Sir Thomas Jeynes was strolling home in the dawn light. He found his steps leading him toward Verity’s house. Now that her liaison with Dangerfield was over, perhaps she might be interested in favoring him with some pleasure.
To his surprise, her house was lit from top to bottom and servants were frantically loading up luggage on the roof and in the rumble of a traveling carriage outside.
The street door was standing open. He strolled in and nearly collided with a footman who was struggling under the weight of a large trunk.
“Where is your mistress?” he demanded.
The footman jerked his head in the direction of the upper regions and began to carry the trunk out to the carriage. Sir Thomas ran lightly up the stairs.
He found Verity in traveling clothes, slamming down the lid on another trunk, surrounded by maids.
“What’s amiss?” he asked.
“Get out of here!” Verity shouted at the maids. “Don’t come back until I call you.”
When the maids had scampered from the room, she crashed the door shut behind them and faced him with glittering eyes. “I am leaving the country,” she said. “I am ruined.”
“What has happened?”
In a flat voice she told him of the plan to get rid of Susan and Dangerfield’s threat.
“You fool,” he said.
“Fool and double fool,” said Verity wearily. “It was not the chit he was after all the time, but that frump of an aunt.”
“You jest.”
“No, I had it from his own lips. Oh, Thomas, come with me. I cannot bear to be alone.”

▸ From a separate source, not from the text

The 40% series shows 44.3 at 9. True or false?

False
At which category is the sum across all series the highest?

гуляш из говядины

He gave her his wolfish smile. “You should have thought of what you were doing before you got rid of me to take up with Dangerfield. Had you told me of your plan, I would have stopped you. There are other ways. But subtlety was never your strong point. Enjoy your exile.” He began to laugh, and, still laughing, he made his way out.

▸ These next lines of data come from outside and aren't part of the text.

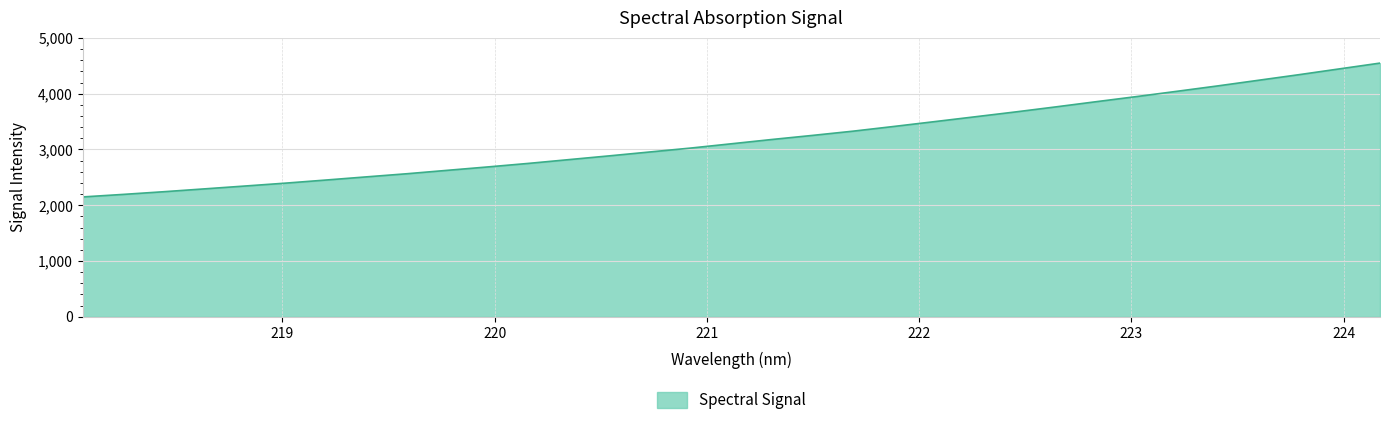

What is the difference between the maximum and minimum values?

2400.3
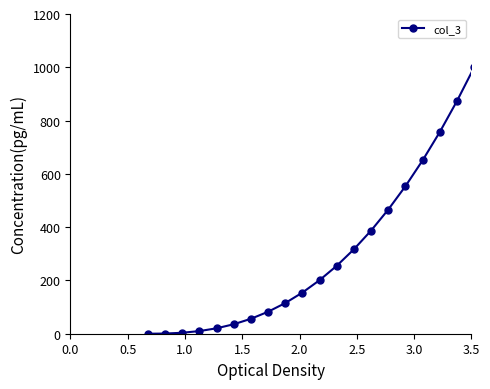

What is the average value?

297.0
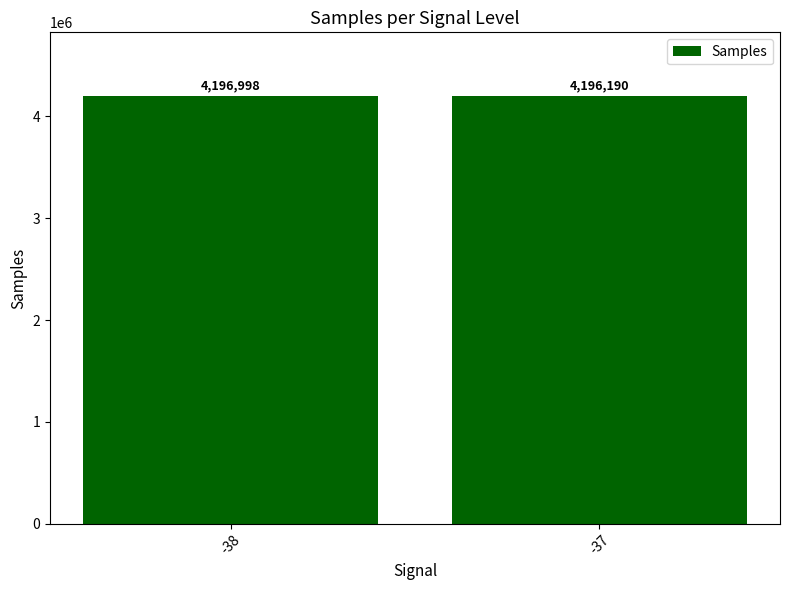

How many values are below 4196997?

1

But when he reached the end of the street, the smile died on his lips. Harriet Tremayne, by all that was holy! So much easier to get his revenge on Dangerfield through a spinster like Harriet than a glowing girl like Susan who was already betrothed.
Lord Dangerfield had returned to Harriet’s in Berkeley Square. He hoped partly that she had gone to bed and so he could put off the moment when he would see the distaste in her eyes, and partly that she would be awake so that he could get the whole sorry business over and done with.

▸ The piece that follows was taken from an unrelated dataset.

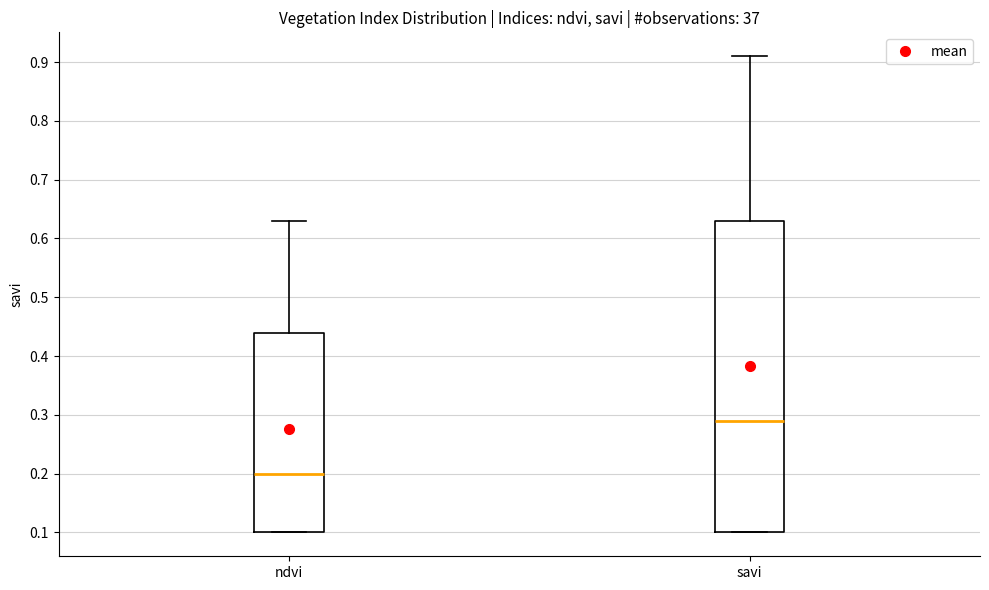

Which box is the tallest, from its lower edge to its upper edge?

savi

But there were lamps still glowing in the drawing room, and as he approached the house, he saw two runners leaving.
He knocked and was admitted. Miss Tremayne, he learned, was still awake. He went slowly up the stairs to the
drawing room, his feet like lead.
Harriet turned around wearily when he was announced. “Oh, it is you, my lord,” she said. “I have just informed the runners that Susan is safe and well. There is now the question of this woman…”
“May I be seated?” She nodded. The earl sat down.
He took a deep breath. “Mrs. Palfrey was behind the outrage.”
How large her eyes were, he thought.
“Your mistress! Your mistress tried to kill my poor Susan. We must tell the authorities.”